1/18/23

Brought to Life Brings Color Back to Gothic Churches

 

 

BROUGHT TO LIFE: PAINTED WOOD SCULPTURE FROM EUROPE, 1300-1700 

Smith College Museum of Art 

Northampton MA 

Through August 6, 2023  

 

Montreal--more typical than you think!

 

Sometimes visitors to cathedrals such as Notre Dame de Montréal, the Sistine Chapel, the basilica at Notre Dame University in Indiana, or Amiens Cathedral in France are alarmed by what they see. Such Gothic splendors appear gaudy, even garish, riots of sky blues, pastels, and gilding. 

 

This is because they have either visited weathered medieval churches or have seen bare stone and woodwork in museums. Assumptions of spartan interiors dance in their heads, as if somehow naked pillars directed the gazes of the faithful toward heaven and reminded them that they were to eschew the pleasures of the earthly realm. In such imagining, only stained glass windows or perhaps a fresco or painting illuminated the insides of hulking churches. 

 

If that's what you think, you're the victim of time and the changes brought by sunlight, candle smoke, dampness, mold, and ephemeral unvarnished paint.

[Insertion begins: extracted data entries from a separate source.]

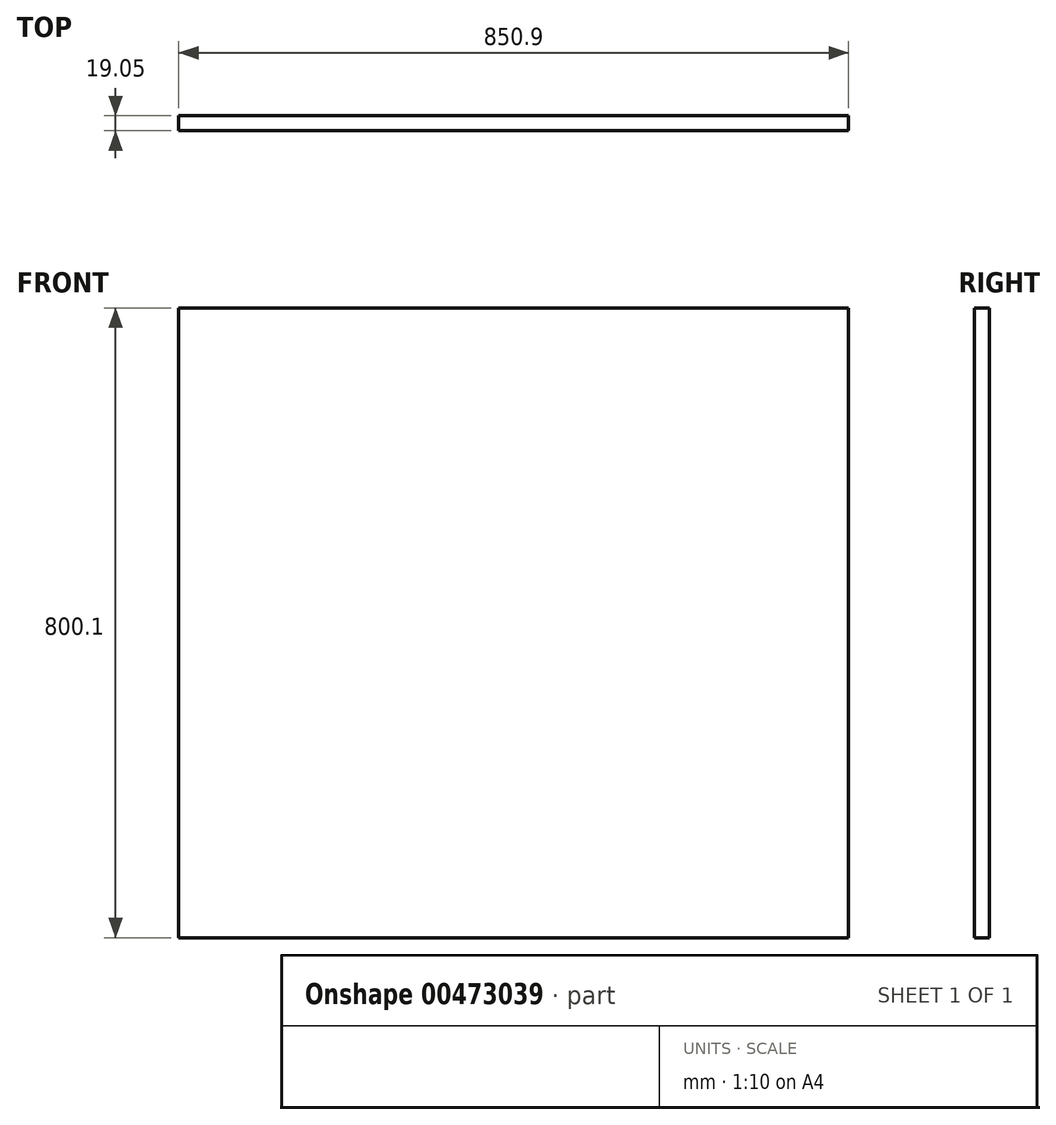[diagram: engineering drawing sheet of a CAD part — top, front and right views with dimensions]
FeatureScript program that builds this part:
annotation { "Feature Type Name" : "Feature", "Feature Type Description" : "" }
export const myFeature = defineFeature(function(context is Context, id is Id, definition is map)
    precondition{}
    {
        {
            var Q0;
            Q0=qCreatedBy(makeId("Front.planeOp"),FACE);
            var sketch = newSketch(context, id + "F0", { "sketchPlane" : qUnion([Q0])});
            skLineSegment(sketch, "E0.bottom", {"start": v(425.45, 400.05) * mm, "end": v(-425.45, 400.05) * mm});
            skLineSegment(sketch, "E0.top", {"start": v(425.45, -400.05) * mm, "end": v(-425.45, -400.05) * mm});
            skLineSegment(sketch, "E0.left", {"start": v(425.45, 400.05) * mm, "end": v(425.45, -400.05) * mm});
            skLineSegment(sketch, "E0.right", {"start": v(-425.45, 400.05) * mm, "end": v(-425.45, -400.05) * mm});
            skPoint(sketch, "E0.middle", {"position": v(0, 0) * mm});
            skSolve(sketch);
        }
        {
            var Q0;
            Q0=makeQuery(id+"F0.imprint","IMPRINT",FACE,{"disambiguationData":[TD([[makeQuery(id+"F0.imprint","IMPRINT",EDGE,{"derivedFrom":sQuery(id+"F0.wireOp",EDGE,"E0.bottom")}),1.0]])]});
            extrude(context, id + "F1", {"entities" : qUnion([Q0]), "depth" : 19.05 * mm});
        }
    });
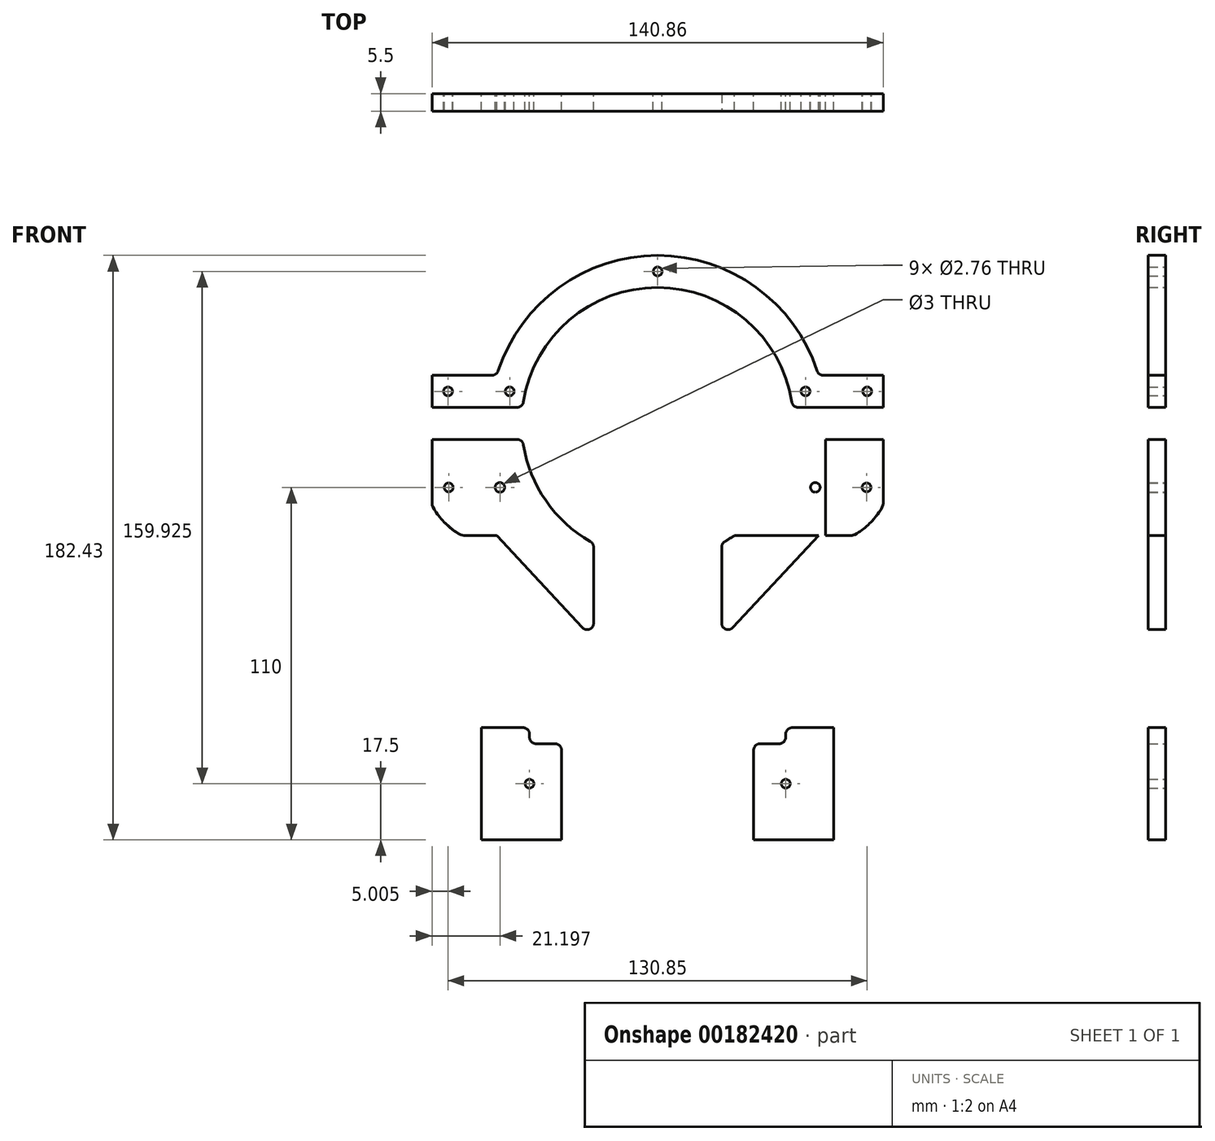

At one time, a 14th century cathedral looked a lot like Notre Dame de Montréal—except their exteriors were painted as brightly as those in Italian cities such as Orvieto.  And if you want to push things back even further, Greek and Roman statues were gaily painted as well.

 

 

 

An exhibit at the Smith College Museum of Art (SCMA) give us a glimpse of what medieval cathedrals might have looked like inside via woodworks that retain traces of pigment.  Brought to Life is a gallery full of wooden sculptures from the 14th through the dawn of the 18th centuries. Though these pieces have also been dimmed by time, there is enough of their original hue for us to imagine the explosion of color a medieval cathedral would have been. If you're wondering, though they are too big to go on tour or be installed and the museum, even massive Gothic columns and arches would have appeared in Technicolor. (Okay, not Technicolor, which is a film stock, but you get the picture.)  

 

 

 

In other words, Gothic cathedrals were quite the opposite of a spartan holiness scenario. For most Europeans, cities and villages would have been drab, muddy, and dark before gas lighting, street paving, window panes, and more substantial dwellings took over. In most places, little of that even began to happen before the 19th century. Churches and cathedrals were brightly adorned because they invoked thoughts of heaven, not because color stymied such reflections.  

 

 

 

By extension, there's another historical lesson embedded in the SCMA exhibit. Many North Americans are so present-minded that their view of the past is like the black and white or sepia archival photos from the pre-color film era. We all know Puritans dressed mostly in black, right? Granted their worldview was often gloomy, but many of them liked a splash of color. After all, it was easier to make fabric dyes from flowers and wild plants than blacks from tannin-tinted roots and bark. (Black dyes also degraded fabric much faster.)

 


 

 

To circle back, color was associated with the glories of Creation. It was the case that a lot of medieval public art other than paintings was left unsigned. The skilled artisans who carved figures from wood or stone and those that slathered on the paint were supposed to be conduits to God's glory, one imagined in full living color. 

 

 

 

A visit to the SCMA reveals both the ways medieval Europeans were different from us–faith was seldom openly questioned and religious symbols were ubiquitous–yet also similar. Like us, they enjoyed color and light. They liked it so much that some of their efforts strike us as a bit garish!